---------- GIVEN INFORMATION ----------

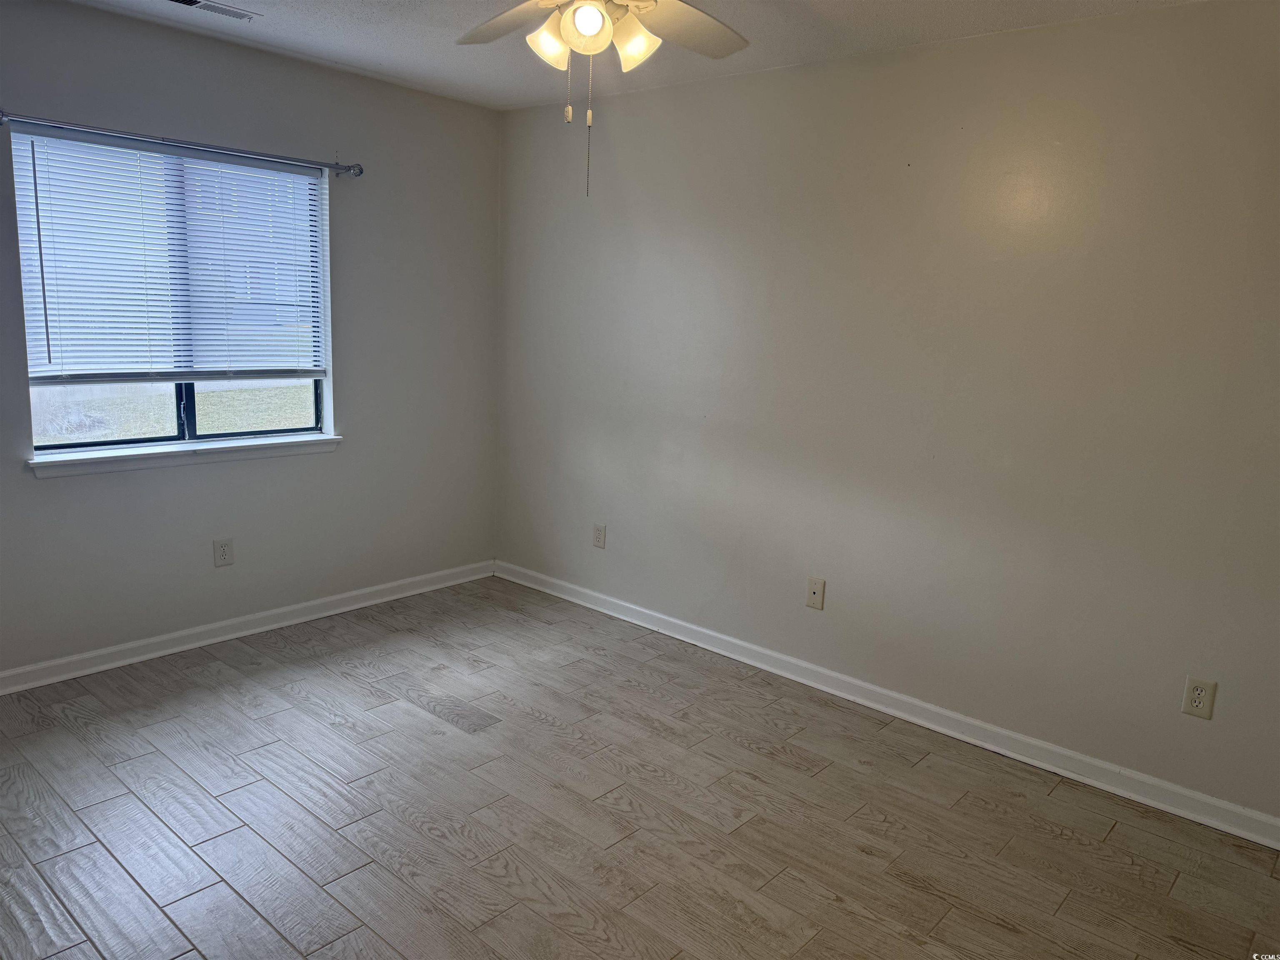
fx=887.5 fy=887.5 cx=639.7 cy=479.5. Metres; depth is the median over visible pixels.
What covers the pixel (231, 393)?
lawn
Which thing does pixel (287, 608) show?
baseboard
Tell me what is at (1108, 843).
floor
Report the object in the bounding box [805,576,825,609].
wall plate
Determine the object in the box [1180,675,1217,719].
wall socket
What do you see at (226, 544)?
wall socket
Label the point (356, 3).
ceiling
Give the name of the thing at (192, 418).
window
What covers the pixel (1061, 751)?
baseboard
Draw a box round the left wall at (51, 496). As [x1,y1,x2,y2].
[0,1,499,676]
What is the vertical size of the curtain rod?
0.061 m
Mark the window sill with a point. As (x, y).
(144, 455)
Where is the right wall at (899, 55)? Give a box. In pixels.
[496,0,1279,825]
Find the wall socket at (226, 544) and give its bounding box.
[212,537,234,566]
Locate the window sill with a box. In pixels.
[27,433,345,477]
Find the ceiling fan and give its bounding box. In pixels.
[455,0,749,197]
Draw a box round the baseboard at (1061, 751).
[497,560,1279,848]
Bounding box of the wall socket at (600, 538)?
[592,522,606,548]
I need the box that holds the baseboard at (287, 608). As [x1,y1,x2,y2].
[0,559,496,693]
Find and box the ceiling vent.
[164,0,260,20]
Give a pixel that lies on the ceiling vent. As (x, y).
(192, 3)
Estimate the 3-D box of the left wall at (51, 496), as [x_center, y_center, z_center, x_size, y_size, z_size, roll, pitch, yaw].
[-1.955,-0.503,3.513,0.158,2.464,3.564,12,14,40]
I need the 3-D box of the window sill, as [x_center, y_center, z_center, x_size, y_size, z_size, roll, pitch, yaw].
[-1.819,-0.112,3.668,0.109,0.068,1.245,12,14,40]
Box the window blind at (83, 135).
[9,123,324,381]
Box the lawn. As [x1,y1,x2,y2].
[31,379,315,442]
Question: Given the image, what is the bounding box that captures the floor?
[0,576,1279,959]
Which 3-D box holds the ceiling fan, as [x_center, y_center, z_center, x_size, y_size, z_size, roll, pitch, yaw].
[-0.096,-1.016,2.073,1.133,0.695,1.135,12,14,40]
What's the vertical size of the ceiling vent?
0.013 m
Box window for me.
[14,130,333,453]
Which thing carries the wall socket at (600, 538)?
attached to the right wall at (899, 55)
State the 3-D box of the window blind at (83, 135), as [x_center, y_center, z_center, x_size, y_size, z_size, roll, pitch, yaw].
[-1.794,-0.856,3.544,0.049,0.900,1.185,12,14,40]
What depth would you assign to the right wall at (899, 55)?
3.15 m
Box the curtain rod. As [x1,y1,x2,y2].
[0,109,363,176]
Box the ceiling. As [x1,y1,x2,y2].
[56,0,1204,111]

----------

PROBLEM
Your task is an exact transcription of all the data, minus the pictures.

EXPECTED OUTPUT
fx=887.5 fy=887.5 cx=639.7 cy=479.5. Metres; depth is the median over visible pixels.
What covers the pixel (231, 393)?
lawn
Which thing does pixel (287, 608) show?
baseboard
Tell me what is at (1108, 843).
floor
Report the object in the bounding box [805,576,825,609].
wall plate
Determine the object in the box [1180,675,1217,719].
wall socket
What do you see at (226, 544)?
wall socket
Label the point (356, 3).
ceiling
Give the name of the thing at (192, 418).
window
What covers the pixel (1061, 751)?
baseboard
Draw a box round the left wall at (51, 496). As [x1,y1,x2,y2].
[0,1,499,676]
What is the vertical size of the curtain rod?
0.061 m
Mark the window sill with a point. As (x, y).
(144, 455)
Where is the right wall at (899, 55)? Give a box. In pixels.
[496,0,1279,825]
Find the wall socket at (226, 544) and give its bounding box.
[212,537,234,566]
Locate the window sill with a box. In pixels.
[27,433,345,477]
Find the ceiling fan and give its bounding box. In pixels.
[455,0,749,197]
Draw a box round the baseboard at (1061, 751).
[497,560,1279,848]
Bounding box of the wall socket at (600, 538)?
[592,522,606,548]
I need the box that holds the baseboard at (287, 608). As [x1,y1,x2,y2].
[0,559,496,693]
Find and box the ceiling vent.
[164,0,260,20]
Give a pixel that lies on the ceiling vent. As (x, y).
(192, 3)
Estimate the 3-D box of the left wall at (51, 496), as [x_center, y_center, z_center, x_size, y_size, z_size, roll, pitch, yaw].
[-1.955,-0.503,3.513,0.158,2.464,3.564,12,14,40]
I need the 3-D box of the window sill, as [x_center, y_center, z_center, x_size, y_size, z_size, roll, pitch, yaw].
[-1.819,-0.112,3.668,0.109,0.068,1.245,12,14,40]
Box the window blind at (83, 135).
[9,123,324,381]
Box the lawn. As [x1,y1,x2,y2].
[31,379,315,442]
Question: Given the image, what is the bounding box that captures the floor?
[0,576,1279,959]
Which 3-D box holds the ceiling fan, as [x_center, y_center, z_center, x_size, y_size, z_size, roll, pitch, yaw].
[-0.096,-1.016,2.073,1.133,0.695,1.135,12,14,40]
What's the vertical size of the ceiling vent?
0.013 m
Box window for me.
[14,130,333,453]
Which thing carries the wall socket at (600, 538)?
attached to the right wall at (899, 55)
State the 3-D box of the window blind at (83, 135), as [x_center, y_center, z_center, x_size, y_size, z_size, roll, pitch, yaw].
[-1.794,-0.856,3.544,0.049,0.900,1.185,12,14,40]
What depth would you assign to the right wall at (899, 55)?
3.15 m
Box the curtain rod. As [x1,y1,x2,y2].
[0,109,363,176]
Box the ceiling. As [x1,y1,x2,y2].
[56,0,1204,111]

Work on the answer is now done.